*** RECORDS FOR THE TASK Section Begins ***

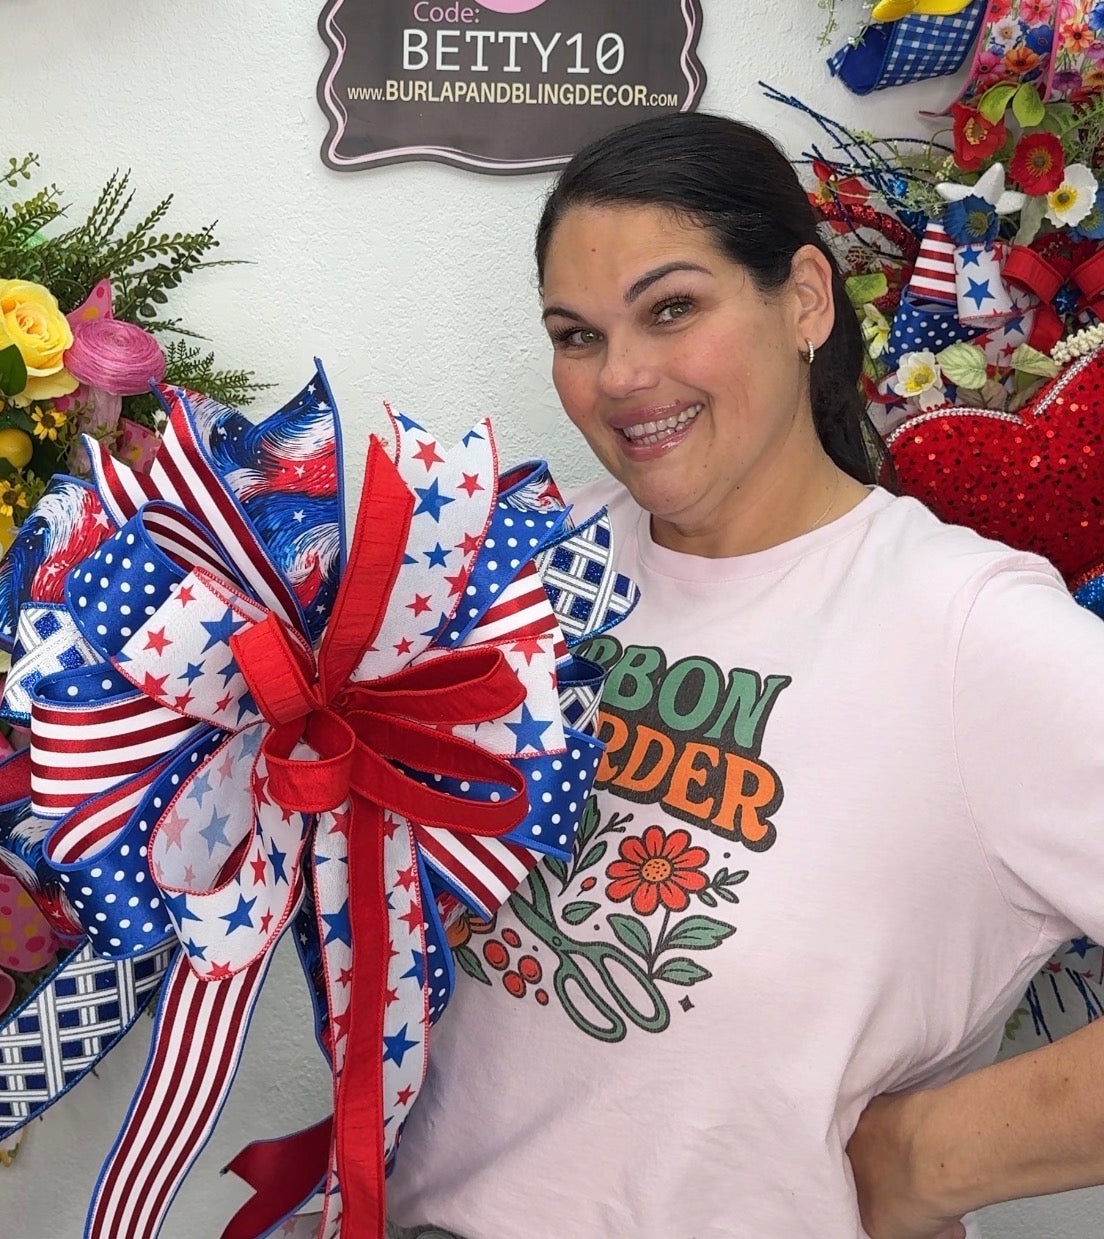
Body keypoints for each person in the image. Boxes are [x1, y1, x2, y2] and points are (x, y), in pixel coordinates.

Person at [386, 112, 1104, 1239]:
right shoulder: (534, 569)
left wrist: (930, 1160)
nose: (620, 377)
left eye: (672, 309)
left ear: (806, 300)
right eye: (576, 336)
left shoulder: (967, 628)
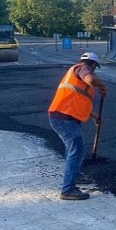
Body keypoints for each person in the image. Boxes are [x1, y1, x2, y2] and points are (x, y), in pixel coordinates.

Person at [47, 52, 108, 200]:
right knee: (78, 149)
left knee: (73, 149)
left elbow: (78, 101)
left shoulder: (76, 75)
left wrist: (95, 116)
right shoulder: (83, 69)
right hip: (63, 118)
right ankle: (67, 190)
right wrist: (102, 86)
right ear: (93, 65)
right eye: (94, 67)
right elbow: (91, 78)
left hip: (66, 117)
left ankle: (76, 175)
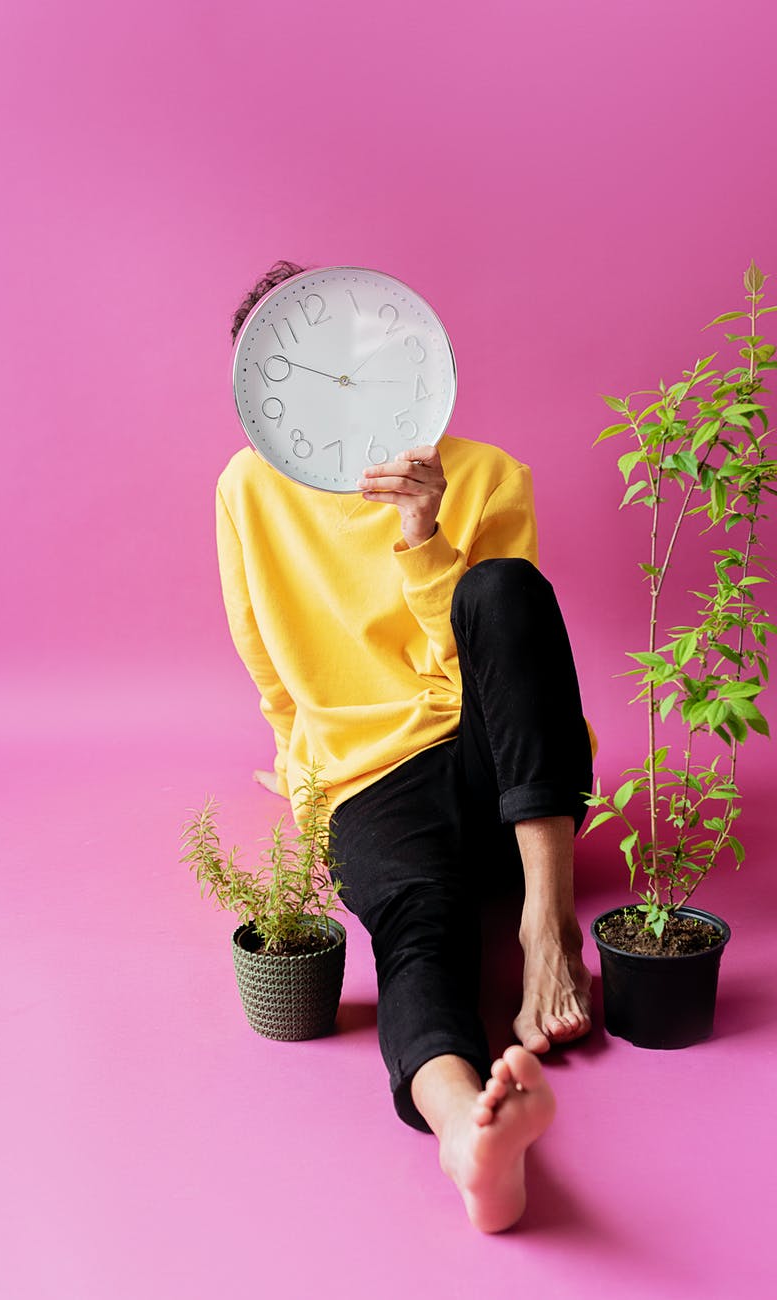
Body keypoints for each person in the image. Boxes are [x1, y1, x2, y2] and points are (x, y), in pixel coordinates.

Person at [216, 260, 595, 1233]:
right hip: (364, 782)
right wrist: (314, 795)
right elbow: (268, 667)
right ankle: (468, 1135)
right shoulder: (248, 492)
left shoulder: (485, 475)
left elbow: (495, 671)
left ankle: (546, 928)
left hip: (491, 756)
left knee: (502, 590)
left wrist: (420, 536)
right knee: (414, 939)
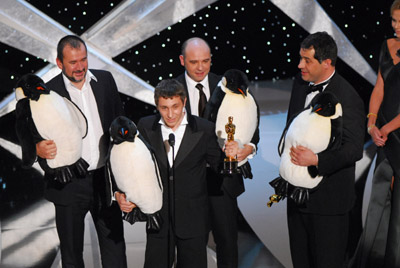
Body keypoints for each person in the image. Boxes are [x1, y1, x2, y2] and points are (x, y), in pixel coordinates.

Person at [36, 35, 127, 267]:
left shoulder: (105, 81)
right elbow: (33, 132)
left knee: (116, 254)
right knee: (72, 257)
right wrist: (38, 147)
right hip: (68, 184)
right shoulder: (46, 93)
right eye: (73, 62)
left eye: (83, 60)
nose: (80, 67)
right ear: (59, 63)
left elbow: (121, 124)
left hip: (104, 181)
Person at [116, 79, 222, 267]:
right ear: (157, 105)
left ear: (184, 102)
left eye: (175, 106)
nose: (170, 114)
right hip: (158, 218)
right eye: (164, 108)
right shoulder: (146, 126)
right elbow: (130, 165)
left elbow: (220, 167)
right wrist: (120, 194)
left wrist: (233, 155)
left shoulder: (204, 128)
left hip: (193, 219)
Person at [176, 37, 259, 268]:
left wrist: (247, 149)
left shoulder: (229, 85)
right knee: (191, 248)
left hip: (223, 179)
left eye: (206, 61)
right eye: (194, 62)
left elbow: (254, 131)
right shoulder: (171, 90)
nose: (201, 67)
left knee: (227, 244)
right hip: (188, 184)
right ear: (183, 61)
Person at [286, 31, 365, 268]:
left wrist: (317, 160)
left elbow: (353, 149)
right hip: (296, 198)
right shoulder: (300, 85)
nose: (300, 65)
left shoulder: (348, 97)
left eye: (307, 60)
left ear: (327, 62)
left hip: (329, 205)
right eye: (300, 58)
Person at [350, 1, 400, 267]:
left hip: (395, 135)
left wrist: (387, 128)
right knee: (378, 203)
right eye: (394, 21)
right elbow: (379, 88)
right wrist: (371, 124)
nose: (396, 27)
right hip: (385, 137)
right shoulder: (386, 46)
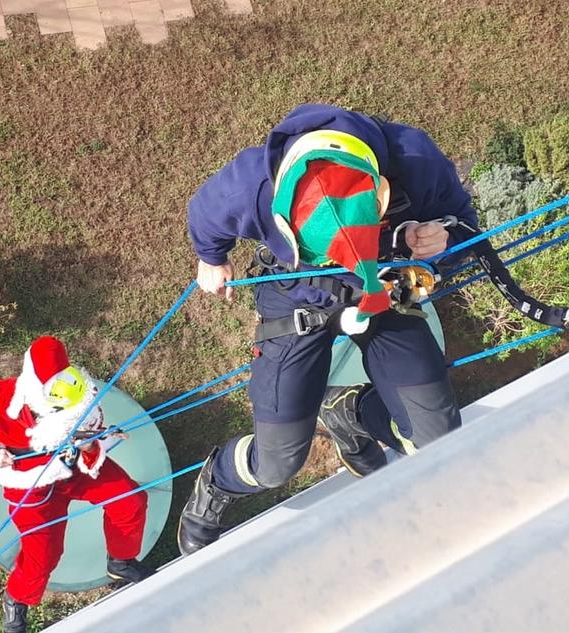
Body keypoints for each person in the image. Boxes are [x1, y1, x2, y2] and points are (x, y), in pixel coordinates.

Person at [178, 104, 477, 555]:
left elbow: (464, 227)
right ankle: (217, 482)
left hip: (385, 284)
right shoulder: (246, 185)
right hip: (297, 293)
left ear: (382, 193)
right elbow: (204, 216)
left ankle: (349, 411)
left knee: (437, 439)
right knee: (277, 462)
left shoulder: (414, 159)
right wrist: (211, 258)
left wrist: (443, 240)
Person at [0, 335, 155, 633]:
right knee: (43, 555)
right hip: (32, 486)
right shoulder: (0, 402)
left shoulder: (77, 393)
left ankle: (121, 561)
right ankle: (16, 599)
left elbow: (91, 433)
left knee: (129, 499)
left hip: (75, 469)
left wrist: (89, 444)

*** RECORDS FOR THE TASK Section Ends ***
*** RECORDS FOR THE TASK Section Begins ***

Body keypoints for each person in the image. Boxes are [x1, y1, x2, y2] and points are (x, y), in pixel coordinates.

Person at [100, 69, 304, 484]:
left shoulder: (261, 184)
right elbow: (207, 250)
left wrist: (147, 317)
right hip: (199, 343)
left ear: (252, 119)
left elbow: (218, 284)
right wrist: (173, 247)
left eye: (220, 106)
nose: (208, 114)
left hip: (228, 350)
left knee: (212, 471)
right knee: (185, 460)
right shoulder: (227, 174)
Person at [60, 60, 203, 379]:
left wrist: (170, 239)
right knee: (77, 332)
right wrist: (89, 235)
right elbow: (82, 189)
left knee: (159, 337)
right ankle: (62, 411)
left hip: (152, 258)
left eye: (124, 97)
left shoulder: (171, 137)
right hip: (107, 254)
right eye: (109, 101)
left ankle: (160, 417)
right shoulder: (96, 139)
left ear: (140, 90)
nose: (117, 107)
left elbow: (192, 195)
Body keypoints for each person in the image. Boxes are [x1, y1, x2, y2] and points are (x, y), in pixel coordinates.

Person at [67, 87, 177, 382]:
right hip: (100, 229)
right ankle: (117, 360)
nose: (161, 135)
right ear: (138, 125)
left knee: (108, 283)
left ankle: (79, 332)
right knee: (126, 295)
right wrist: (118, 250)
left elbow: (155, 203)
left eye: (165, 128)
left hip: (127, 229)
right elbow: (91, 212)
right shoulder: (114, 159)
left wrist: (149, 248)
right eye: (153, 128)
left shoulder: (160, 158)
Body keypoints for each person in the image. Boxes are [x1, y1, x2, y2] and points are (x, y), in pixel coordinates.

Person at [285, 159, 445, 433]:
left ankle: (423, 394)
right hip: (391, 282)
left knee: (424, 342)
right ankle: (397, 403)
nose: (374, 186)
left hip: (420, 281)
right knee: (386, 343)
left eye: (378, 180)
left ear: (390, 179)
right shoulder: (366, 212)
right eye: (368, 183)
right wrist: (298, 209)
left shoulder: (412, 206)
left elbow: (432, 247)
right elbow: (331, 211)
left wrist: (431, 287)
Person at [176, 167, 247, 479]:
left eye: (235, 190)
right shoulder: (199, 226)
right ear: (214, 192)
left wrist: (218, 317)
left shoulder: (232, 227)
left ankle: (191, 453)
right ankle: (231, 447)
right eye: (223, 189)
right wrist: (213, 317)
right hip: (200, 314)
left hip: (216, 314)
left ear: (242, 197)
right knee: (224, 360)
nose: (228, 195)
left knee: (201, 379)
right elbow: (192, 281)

*** RECORDS FOR THE TASK Section Ends ***

§ **WHAT IS EXPECTED**: Starting with the line with "right ear: (157, 105)" above and going on through the line with "right eye: (194, 62)", transcribe every line exactly, both ends included, and add nothing.

§ **SOLUTION TO THE PROBLEM**:
right ear: (157, 105)
left ear: (184, 102)
left eye: (175, 106)
nose: (170, 114)
right hip: (158, 218)
right eye: (164, 108)
right shoulder: (146, 126)
right elbow: (130, 165)
left elbow: (220, 167)
right wrist: (120, 194)
left wrist: (233, 155)
left shoulder: (204, 128)
left hip: (193, 219)
Person at [176, 37, 259, 268]:
left wrist: (247, 149)
left shoulder: (229, 85)
right knee: (191, 248)
left hip: (223, 179)
left eye: (206, 61)
right eye: (194, 62)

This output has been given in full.